Despite companies’ efforts to contain the cost of their healthcare benefits, a Kaiser Family Foundation study suggests that up to 26% of employers could face paying the tax on at least one health plan in 2018, and that portion could rise to 30% in 2023 and 42% in 2028. A separate National Business Group on Health survey of large employers found that 48% expected one of their health plans would be subject to the tax in 2018 unless they made changes.
“Right now there’s a big wave
trying to repeal the Cadillac
tax. But we still have
to address the revenue issue.
–Allison Klausner, Buck Consultants at Xerox
Klausner doesn’t expect legislation that repeals the Cadillac tax to pass this year, but she said that, in the meantime, companies are pushing for modifications to rules on how to implement the tax that would exempt certain components of health plans—such health savings accounts (HSAs), flexible spending accounts, and on-site health clinics—from being included in the calculation of the value of health benefits for the excise tax.

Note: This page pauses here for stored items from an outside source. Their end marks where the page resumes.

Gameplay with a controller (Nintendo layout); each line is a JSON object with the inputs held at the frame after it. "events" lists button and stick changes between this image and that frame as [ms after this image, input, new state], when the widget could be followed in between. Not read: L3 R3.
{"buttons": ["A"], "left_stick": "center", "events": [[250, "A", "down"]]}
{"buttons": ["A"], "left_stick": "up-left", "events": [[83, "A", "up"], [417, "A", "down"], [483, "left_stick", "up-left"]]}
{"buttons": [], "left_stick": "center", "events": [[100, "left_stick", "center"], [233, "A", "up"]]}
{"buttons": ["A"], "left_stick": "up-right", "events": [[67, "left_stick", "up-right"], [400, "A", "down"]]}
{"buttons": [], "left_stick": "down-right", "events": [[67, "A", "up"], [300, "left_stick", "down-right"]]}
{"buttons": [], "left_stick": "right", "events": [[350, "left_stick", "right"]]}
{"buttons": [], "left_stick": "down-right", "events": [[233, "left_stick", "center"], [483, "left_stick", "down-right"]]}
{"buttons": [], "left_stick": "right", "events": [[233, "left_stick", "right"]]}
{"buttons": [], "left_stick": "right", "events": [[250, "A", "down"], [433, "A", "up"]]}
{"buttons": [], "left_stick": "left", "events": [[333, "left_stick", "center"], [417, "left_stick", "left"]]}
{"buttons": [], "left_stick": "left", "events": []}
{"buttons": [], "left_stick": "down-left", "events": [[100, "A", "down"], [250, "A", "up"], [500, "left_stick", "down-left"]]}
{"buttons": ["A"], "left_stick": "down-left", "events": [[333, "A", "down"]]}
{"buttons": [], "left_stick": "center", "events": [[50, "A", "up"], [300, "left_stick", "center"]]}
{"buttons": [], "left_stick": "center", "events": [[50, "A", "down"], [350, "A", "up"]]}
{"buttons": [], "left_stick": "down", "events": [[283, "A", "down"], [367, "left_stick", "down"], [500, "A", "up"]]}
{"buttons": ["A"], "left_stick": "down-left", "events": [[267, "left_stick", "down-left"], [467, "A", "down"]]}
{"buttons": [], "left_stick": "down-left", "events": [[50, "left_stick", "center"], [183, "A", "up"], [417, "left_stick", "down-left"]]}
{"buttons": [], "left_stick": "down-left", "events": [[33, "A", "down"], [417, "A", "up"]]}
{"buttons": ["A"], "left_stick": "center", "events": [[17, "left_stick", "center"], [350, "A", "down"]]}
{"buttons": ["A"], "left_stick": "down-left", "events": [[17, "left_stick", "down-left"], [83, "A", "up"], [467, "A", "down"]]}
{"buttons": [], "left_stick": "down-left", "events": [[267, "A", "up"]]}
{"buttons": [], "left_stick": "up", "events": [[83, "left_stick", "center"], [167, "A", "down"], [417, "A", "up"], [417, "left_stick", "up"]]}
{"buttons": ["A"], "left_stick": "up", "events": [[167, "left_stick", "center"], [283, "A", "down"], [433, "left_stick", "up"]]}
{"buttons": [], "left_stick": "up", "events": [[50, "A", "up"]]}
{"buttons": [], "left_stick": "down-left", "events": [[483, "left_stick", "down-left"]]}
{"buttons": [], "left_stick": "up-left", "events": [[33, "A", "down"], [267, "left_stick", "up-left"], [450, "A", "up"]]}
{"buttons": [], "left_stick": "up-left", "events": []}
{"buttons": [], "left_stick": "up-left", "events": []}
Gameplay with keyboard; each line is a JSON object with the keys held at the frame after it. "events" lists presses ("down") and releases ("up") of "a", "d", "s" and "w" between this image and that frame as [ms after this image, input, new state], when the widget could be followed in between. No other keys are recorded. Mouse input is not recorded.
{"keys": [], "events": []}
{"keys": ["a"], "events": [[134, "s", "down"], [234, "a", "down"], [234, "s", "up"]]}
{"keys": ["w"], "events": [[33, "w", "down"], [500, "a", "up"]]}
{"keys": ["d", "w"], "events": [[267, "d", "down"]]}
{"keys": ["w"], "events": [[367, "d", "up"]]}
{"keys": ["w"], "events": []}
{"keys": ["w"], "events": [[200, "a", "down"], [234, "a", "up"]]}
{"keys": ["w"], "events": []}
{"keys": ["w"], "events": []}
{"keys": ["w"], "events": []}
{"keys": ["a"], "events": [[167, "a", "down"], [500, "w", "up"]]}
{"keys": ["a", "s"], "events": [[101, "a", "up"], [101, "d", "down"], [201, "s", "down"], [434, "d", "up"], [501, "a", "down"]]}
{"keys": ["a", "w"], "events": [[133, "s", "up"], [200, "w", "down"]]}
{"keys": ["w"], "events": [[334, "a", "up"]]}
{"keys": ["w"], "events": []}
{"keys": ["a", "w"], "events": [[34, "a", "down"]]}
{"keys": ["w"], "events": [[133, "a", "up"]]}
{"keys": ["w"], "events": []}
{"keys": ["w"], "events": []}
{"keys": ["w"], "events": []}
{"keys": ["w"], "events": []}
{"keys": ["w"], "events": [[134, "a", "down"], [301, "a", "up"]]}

She noted that dental and vision plans can be structured so that they are separate from healthcare benefits. “We would want HSAs and flexible spending accounts and on-site clinics to be on that side of the ledger in determining whether the high-cost plan tax is triggered.”
In the meantime, employers should “continue to recognize what the law is today and continue building those strategies to avoid that excise tax,” Klausner said.
“Right now there’s a big wave trying to repeal the Cadillac tax,” she said. “But we still have to address the revenue issue.”